▸ ASSIGNED TASK: Without the pictures, repeat all of the data exactly as it appears below.

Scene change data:
____

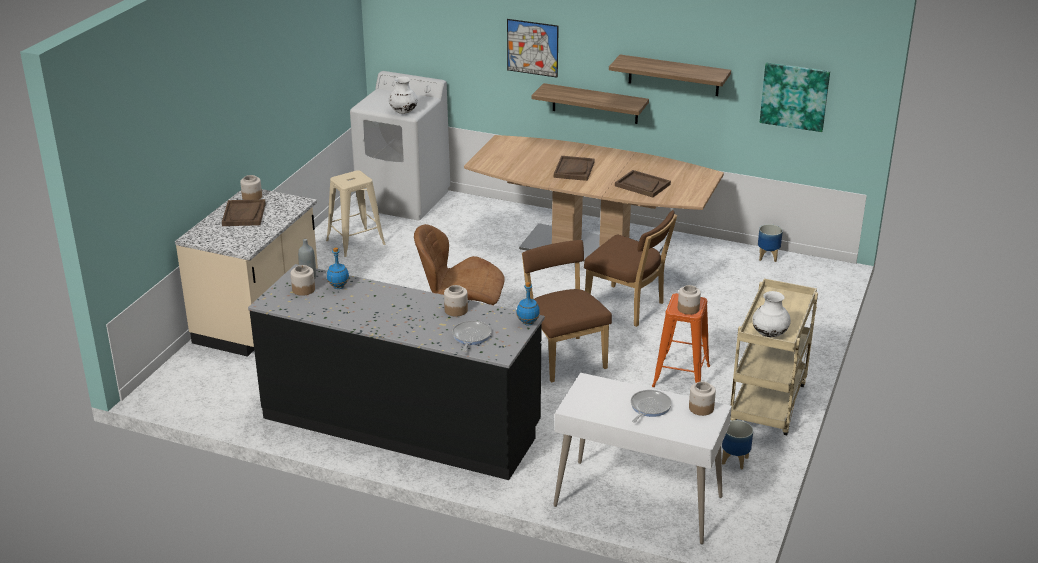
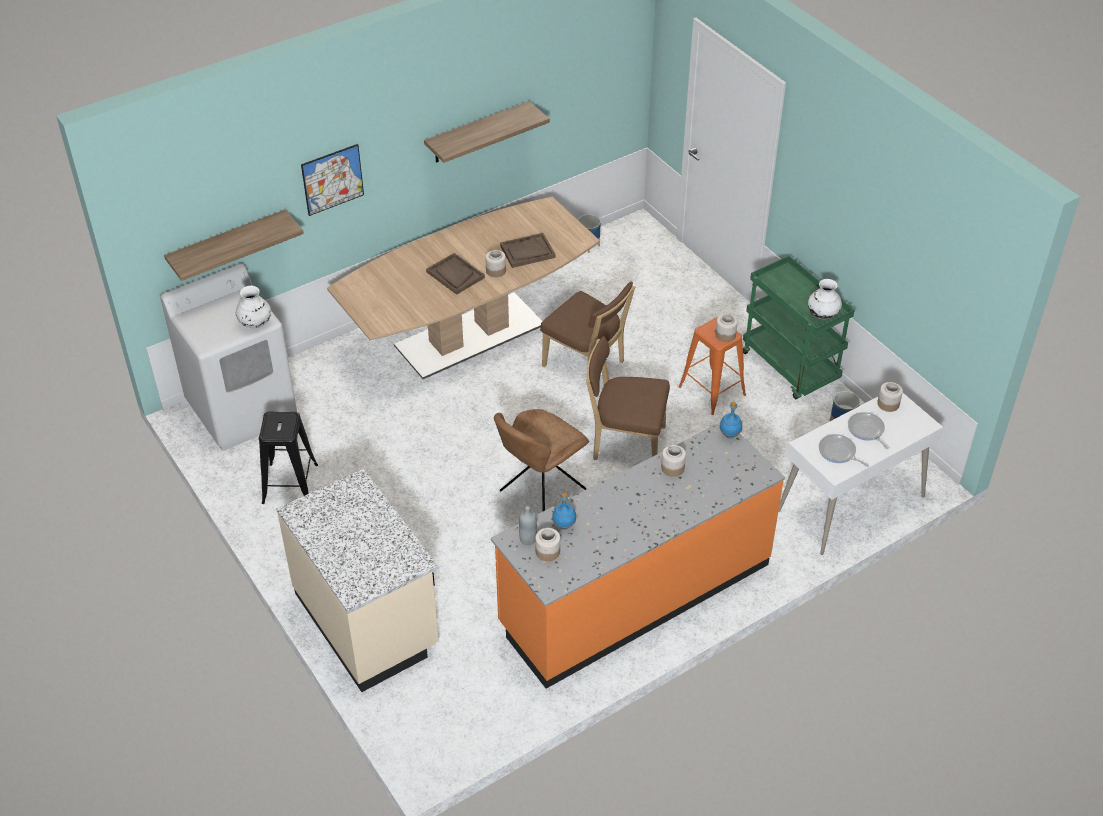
camera: 55 degrees left, 15 degrees up
brown tray [222,199,266,226] -> none
jar [240,175,262,200] -> jar moved to [485,250,506,277]
black counter [248,264,545,480] -> orange counter [491,423,785,689]
beige stool [326,170,386,257] -> black stool [259,411,318,504]
frying pan [452,320,491,352] -> frying pan moved to [819,434,869,467]
shelf [531,83,649,124] -> shelf moved to [164,210,304,281]
brown chair [584,210,677,327] -> brown chair turned 60 degrees clockwise [540,282,635,367]
beige cart [730,278,818,435] -> green cart [743,256,855,399]
picture [760,63,830,132] -> none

____

▸ SOLUTION TO THE PROBLEM:
camera: 55 degrees left, 15 degrees up
brown tray [222,199,266,226] -> none
jar [240,175,262,200] -> jar moved to [485,250,506,277]
black counter [248,264,545,480] -> orange counter [491,423,785,689]
beige stool [326,170,386,257] -> black stool [259,411,318,504]
frying pan [452,320,491,352] -> frying pan moved to [819,434,869,467]
shelf [531,83,649,124] -> shelf moved to [164,210,304,281]
brown chair [584,210,677,327] -> brown chair turned 60 degrees clockwise [540,282,635,367]
beige cart [730,278,818,435] -> green cart [743,256,855,399]
picture [760,63,830,132] -> none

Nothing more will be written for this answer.